> **WHAT TO PRODUCE**: Exact transcript, pictures excluded: write out every record below.

*** Opening of RECORDS TO PROCESS ***

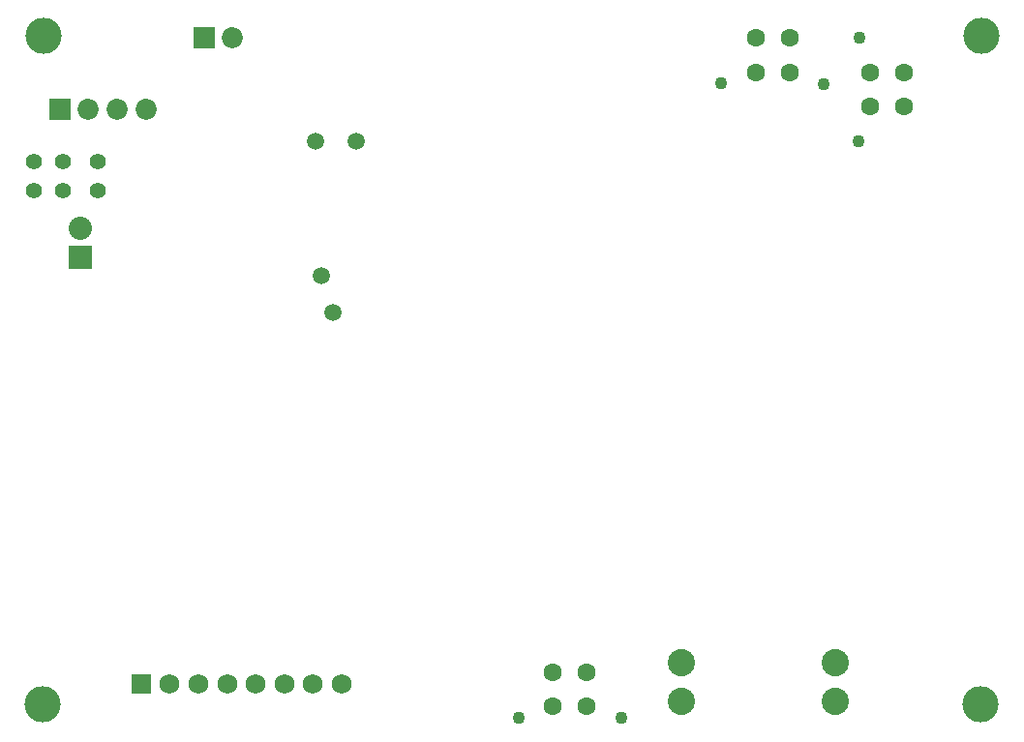
<source format=gbr>
G04 #@! TF.FileFunction,Soldermask,Bot*
%FSLAX46Y46*%
G04 Gerber Fmt 4.6, Leading zero omitted, Abs format (unit mm)*
G04 Created by KiCad (PCBNEW (2016-05-27 BZR 6836, Git 4441a4b)-product) date 09/13/16 14:21:55*
%MOMM*%
%LPD*%
G01*
G04 APERTURE LIST*
%ADD10C,0.100000*%
%ADD11C,3.175000*%
%ADD12C,2.387600*%
%ADD13R,2.032000X2.032000*%
%ADD14O,2.032000X2.032000*%
%ADD15R,1.750000X1.750000*%
%ADD16C,1.750000*%
%ADD17C,1.400000*%
%ADD18C,1.500000*%
%ADD19R,1.850000X1.850000*%
%ADD20C,1.850000*%
%ADD21C,1.100000*%
%ADD22C,1.600000*%
G04 APERTURE END LIST*
D10*
D11*
X190834000Y-69950000D03*
X108712000Y-128524000D03*
D12*
X178054000Y-124841000D03*
X164592000Y-124841000D03*
X164592000Y-128244600D03*
X178054000Y-128244600D03*
D13*
X112014000Y-89408000D03*
D14*
X112014000Y-86868000D03*
D15*
X117348000Y-126746000D03*
D16*
X119848000Y-126746000D03*
X122348000Y-126746000D03*
X124848000Y-126746000D03*
X127348000Y-126746000D03*
X129848000Y-126746000D03*
X132348000Y-126746000D03*
X134848000Y-126746000D03*
D17*
X107950000Y-81026000D03*
X110490000Y-81026000D03*
D18*
X136144000Y-79248000D03*
X134112000Y-94234000D03*
X133084000Y-90950000D03*
X132588000Y-79248000D03*
D17*
X107950000Y-83566000D03*
X110490000Y-83566000D03*
X113538000Y-83566000D03*
X113538000Y-81026000D03*
D19*
X110236000Y-76454000D03*
D20*
X112736000Y-76454000D03*
X115236000Y-76454000D03*
X117736000Y-76454000D03*
D11*
X108834000Y-69950000D03*
X190754000Y-128524000D03*
D19*
X122834000Y-70200000D03*
D20*
X125334000Y-70200000D03*
D21*
X177084000Y-74200000D03*
D22*
X171084000Y-70200000D03*
X174084000Y-70200000D03*
X171084000Y-73200000D03*
X174084000Y-73200000D03*
D21*
X168084000Y-74140000D03*
X180084000Y-79200000D03*
D22*
X184084000Y-73200000D03*
X184084000Y-76200000D03*
X181084000Y-73200000D03*
X181084000Y-76200000D03*
D21*
X180144000Y-70200000D03*
X159334000Y-129700000D03*
D22*
X153334000Y-125700000D03*
X156334000Y-125700000D03*
X153334000Y-128700000D03*
X156334000Y-128700000D03*
D21*
X150334000Y-129640000D03*
M02*

</source>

*** Close of RECORDS TO PROCESS ***

> **RESULT FOR THIS EXERCISE**:
<source format=gbr>
G04 #@! TF.FileFunction,Soldermask,Bot*
%FSLAX46Y46*%
G04 Gerber Fmt 4.6, Leading zero omitted, Abs format (unit mm)*
G04 Created by KiCad (PCBNEW (2016-05-27 BZR 6836, Git 4441a4b)-product) date 09/13/16 14:21:55*
%MOMM*%
%LPD*%
G01*
G04 APERTURE LIST*
%ADD10C,0.100000*%
%ADD11C,3.175000*%
%ADD12C,2.387600*%
%ADD13R,2.032000X2.032000*%
%ADD14O,2.032000X2.032000*%
%ADD15R,1.750000X1.750000*%
%ADD16C,1.750000*%
%ADD17C,1.400000*%
%ADD18C,1.500000*%
%ADD19R,1.850000X1.850000*%
%ADD20C,1.850000*%
%ADD21C,1.100000*%
%ADD22C,1.600000*%
G04 APERTURE END LIST*
D10*
D11*
X190834000Y-69950000D03*
X108712000Y-128524000D03*
D12*
X178054000Y-124841000D03*
X164592000Y-124841000D03*
X164592000Y-128244600D03*
X178054000Y-128244600D03*
D13*
X112014000Y-89408000D03*
D14*
X112014000Y-86868000D03*
D15*
X117348000Y-126746000D03*
D16*
X119848000Y-126746000D03*
X122348000Y-126746000D03*
X124848000Y-126746000D03*
X127348000Y-126746000D03*
X129848000Y-126746000D03*
X132348000Y-126746000D03*
X134848000Y-126746000D03*
D17*
X107950000Y-81026000D03*
X110490000Y-81026000D03*
D18*
X136144000Y-79248000D03*
X134112000Y-94234000D03*
X133084000Y-90950000D03*
X132588000Y-79248000D03*
D17*
X107950000Y-83566000D03*
X110490000Y-83566000D03*
X113538000Y-83566000D03*
X113538000Y-81026000D03*
D19*
X110236000Y-76454000D03*
D20*
X112736000Y-76454000D03*
X115236000Y-76454000D03*
X117736000Y-76454000D03*
D11*
X108834000Y-69950000D03*
X190754000Y-128524000D03*
D19*
X122834000Y-70200000D03*
D20*
X125334000Y-70200000D03*
D21*
X177084000Y-74200000D03*
D22*
X171084000Y-70200000D03*
X174084000Y-70200000D03*
X171084000Y-73200000D03*
X174084000Y-73200000D03*
D21*
X168084000Y-74140000D03*
X180084000Y-79200000D03*
D22*
X184084000Y-73200000D03*
X184084000Y-76200000D03*
X181084000Y-73200000D03*
X181084000Y-76200000D03*
D21*
X180144000Y-70200000D03*
X159334000Y-129700000D03*
D22*
X153334000Y-125700000D03*
X156334000Y-125700000D03*
X153334000Y-128700000D03*
X156334000Y-128700000D03*
D21*
X150334000Y-129640000D03*
M02*

</source>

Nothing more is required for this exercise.